### WORK ORDER
Return the entries below word for word. No picture belongs in the copy.

[INFORMATION SHOWN — start]

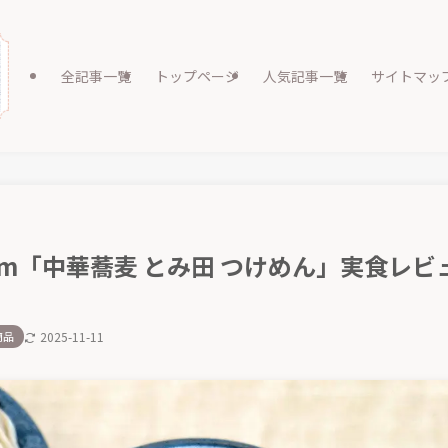
全記事一覧
トップページ
人気記事一覧
サイトマッ
m「中華蕎麦 とみ田 つけめん」実食レビ
商品
2025-11-11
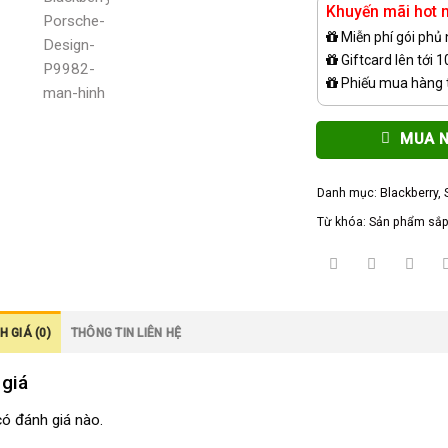
Khuyến mãi hot n
Miễn phí gói phủ
Giftcard lên tới 
Phiếu mua hàng t
MUA 
Danh mục:
Blackberry
,
Từ khóa:
Sản phẩm sắp
 GIÁ (0)
THÔNG TIN LIÊN HỆ
 giá
ó đánh giá nào.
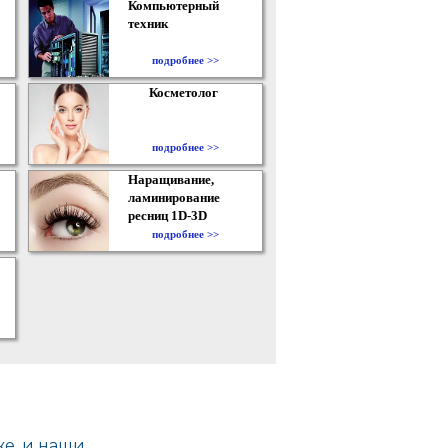
Компьютерный
техник
подробнее >>
Косметолог
подробнее >>
Наращивание,
ламинирование
ресниц 1D-3D
подробнее >>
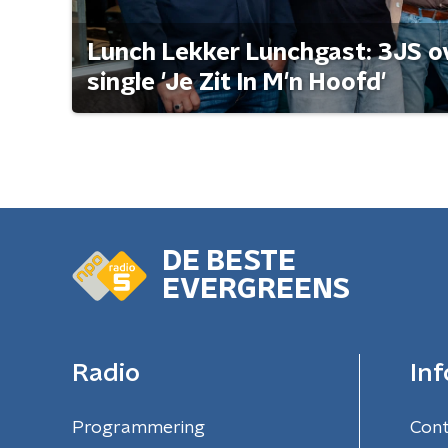
Lunch Lekker Lunchgast: 3JS o
single 'Je Zit In M'n Hoofd'
DE BESTE
EVERGREENS
Radio
Inf
Programmering
Con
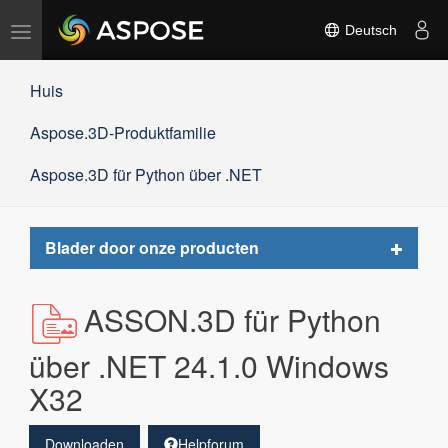
Navigation
Deutsch
umschalten
Huis
Aspose.3D-Produktfamilie
Aspose.3D für Python über .NET
Toggle
Blader door onze producten
navigat
ASSON.3D für Python
über .NET 24.1.0 Windows
X32
Downloaden
Helpforum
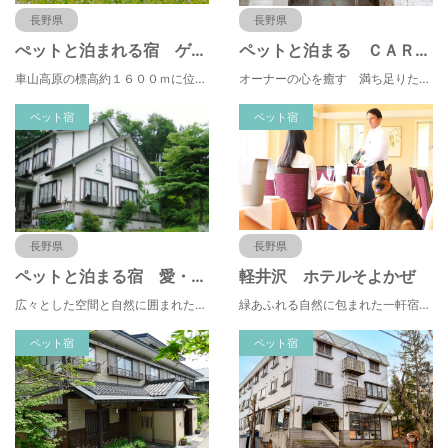
長野県
長野県
ぺットと泊まれる宿 ゲストハウス ベルン
ペットと泊まる ＣＡＲＯ ＦＯＲＥＳＴＡ 軽井沢 ＧＩＡＲＤＩＮＯ
車山高原の標高約１６００ｍに位置し、大型犬も寛げる広々とした空間造りが自慢のペンションです。
オーナーの心を癒す 満ち足りた空間を愛犬と◆軽井沢アウトレットまで車20分◆
ペット宿
ペット宿
長野県
長野県
ペットと泊まる宿 愛・カーニ
軽井沢 ホテルそよかぜ
広々とした空間と自然に囲まれたワンちゃん達といつもいっしょに過ごせるペンション
緑あふれる自然に包まれた一軒宿・ペットと泊まれるホテル【全室レストランもペット可】
ペット宿
ペット宿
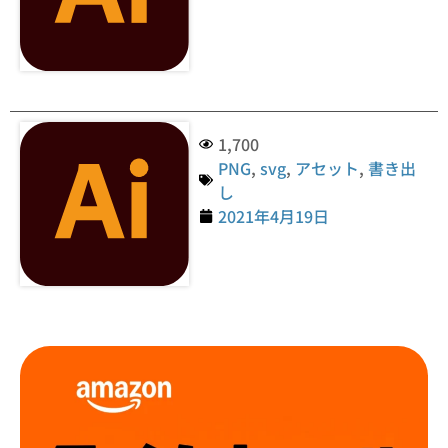
1,700
PNG
,
svg
,
アセット
,
書き出
し
2021年4月19日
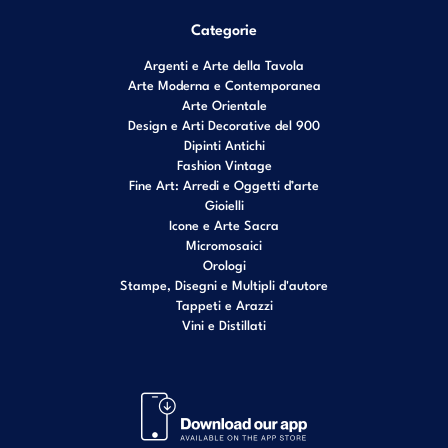
Categorie
Argenti e Arte della Tavola
Arte Moderna e Contemporanea
Arte Orientale
Design e Arti Decorative del 900
Dipinti Antichi
Fashion Vintage
Fine Art: Arredi e Oggetti d’arte
Gioielli
Icone e Arte Sacra
Micromosaici
Orologi
Stampe, Disegni e Multipli d'autore
Tappeti e Arazzi
Vini e Distillati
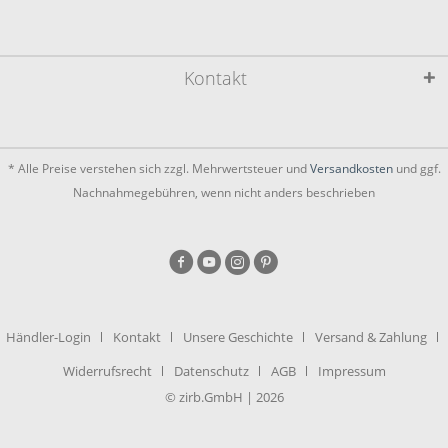
Kontakt
* Alle Preise verstehen sich zzgl. Mehrwertsteuer und
Versandkosten
und ggf.
Nachnahmegebühren, wenn nicht anders beschrieben
Händler-Login
Kontakt
Unsere Geschichte
Versand & Zahlung
Widerrufsrecht
Datenschutz
AGB
Impressum
© zirb.GmbH | 2026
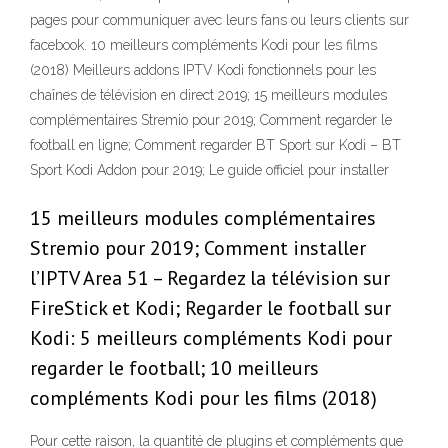
pages pour communiquer avec leurs fans ou leurs clients sur
facebook. 10 meilleurs compléments Kodi pour les films
(2018) Meilleurs addons IPTV Kodi fonctionnels pour les
chaînes de télévision en direct 2019; 15 meilleurs modules
complémentaires Stremio pour 2019; Comment regarder le
football en ligne; Comment regarder BT Sport sur Kodi – BT
Sport Kodi Addon pour 2019; Le guide officiel pour installer
15 meilleurs modules complémentaires
Stremio pour 2019; Comment installer
l’IPTV Area 51 – Regardez la télévision sur
FireStick et Kodi; Regarder le football sur
Kodi: 5 meilleurs compléments Kodi pour
regarder le football; 10 meilleurs
compléments Kodi pour les films (2018)
Pour cette raison, la quantité de plugins et compléments que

[INFORMATION SHOWN — finish]

### WORKED SOLUTION
全記事一覧
トップページ
人気記事一覧
サイトマッ
m「中華蕎麦 とみ田 つけめん」実食レビ
商品
2025-11-11
Khuyến mãi hot n
Miễn phí gói phủ
Giftcard lên tới 
Phiếu mua hàng t
MUA 
Danh mục:
Blackberry
,
Từ khóa:
Sản phẩm sắp
 GIÁ (0)
THÔNG TIN LIÊN HỆ
 giá
ó đánh giá nào.
Компьютерный
техник
подробнее >>
Косметолог
подробнее >>
Наращивание,
ламинирование
ресниц 1D-3D
подробнее >>
Lunch Lekker Lunchgast: 3JS o
single 'Je Zit In M'n Hoofd'
DE BESTE
EVERGREENS
Radio
Inf
Programmering
Con
Navigation
Deutsch
umschalten
Huis
Aspose.3D-Produktfamilie
Aspose.3D für Python über .NET
Toggle
Blader door onze producten
navigat
ASSON.3D für Python
über .NET 24.1.0 Windows
X32
Downloaden
Helpforum
長野県
長野県
ぺットと泊まれる宿 ゲストハウス ベルン
ペットと泊まる ＣＡＲＯ ＦＯＲＥＳＴＡ 軽井沢 ＧＩＡＲＤＩＮＯ
車山高原の標高約１６００ｍに位置し、大型犬も寛げる広々とした空間造りが自慢のペンションです。
オーナーの心を癒す 満ち足りた空間を愛犬と◆軽井沢アウトレットまで車20分◆
ペット宿
ペット宿
長野県
長野県
ペットと泊まる宿 愛・カーニ
軽井沢 ホテルそよかぜ
広々とした空間と自然に囲まれたワンちゃん達といつもいっしょに過ごせるペンション
緑あふれる自然に包まれた一軒宿・ペットと泊まれるホテル【全室レストランもペット可】
ペット宿
ペット宿
1,700
PNG
,
svg
,
アセット
,
書き出
し
2021年4月19日
Categorie
Argenti e Arte della Tavola
Arte Moderna e Contemporanea
Arte Orientale
Design e Arti Decorative del 900
Dipinti Antichi
Fashion Vintage
Fine Art: Arredi e Oggetti d’arte
Gioielli
Icone e Arte Sacra
Micromosaici
Orologi
Stampe, Disegni e Multipli d'autore
Tappeti e Arazzi
Vini e Distillati
Kontakt
* Alle Preise verstehen sich zzgl. Mehrwertsteuer und
Versandkosten
und ggf.
Nachnahmegebühren, wenn nicht anders beschrieben
Händler-Login
Kontakt
Unsere Geschichte
Versand & Zahlung
Widerrufsrecht
Datenschutz
AGB
Impressum
© zirb.GmbH | 2026
pages pour communiquer avec leurs fans ou leurs clients sur
facebook. 10 meilleurs compléments Kodi pour les films
(2018) Meilleurs addons IPTV Kodi fonctionnels pour les
chaînes de télévision en direct 2019; 15 meilleurs modules
complémentaires Stremio pour 2019; Comment regarder le
football en ligne; Comment regarder BT Sport sur Kodi – BT
Sport Kodi Addon pour 2019; Le guide officiel pour installer
15 meilleurs modules complémentaires
Stremio pour 2019; Comment installer
l’IPTV Area 51 – Regardez la télévision sur
FireStick et Kodi; Regarder le football sur
Kodi: 5 meilleurs compléments Kodi pour
regarder le football; 10 meilleurs
compléments Kodi pour les films (2018)
Pour cette raison, la quantité de plugins et compléments que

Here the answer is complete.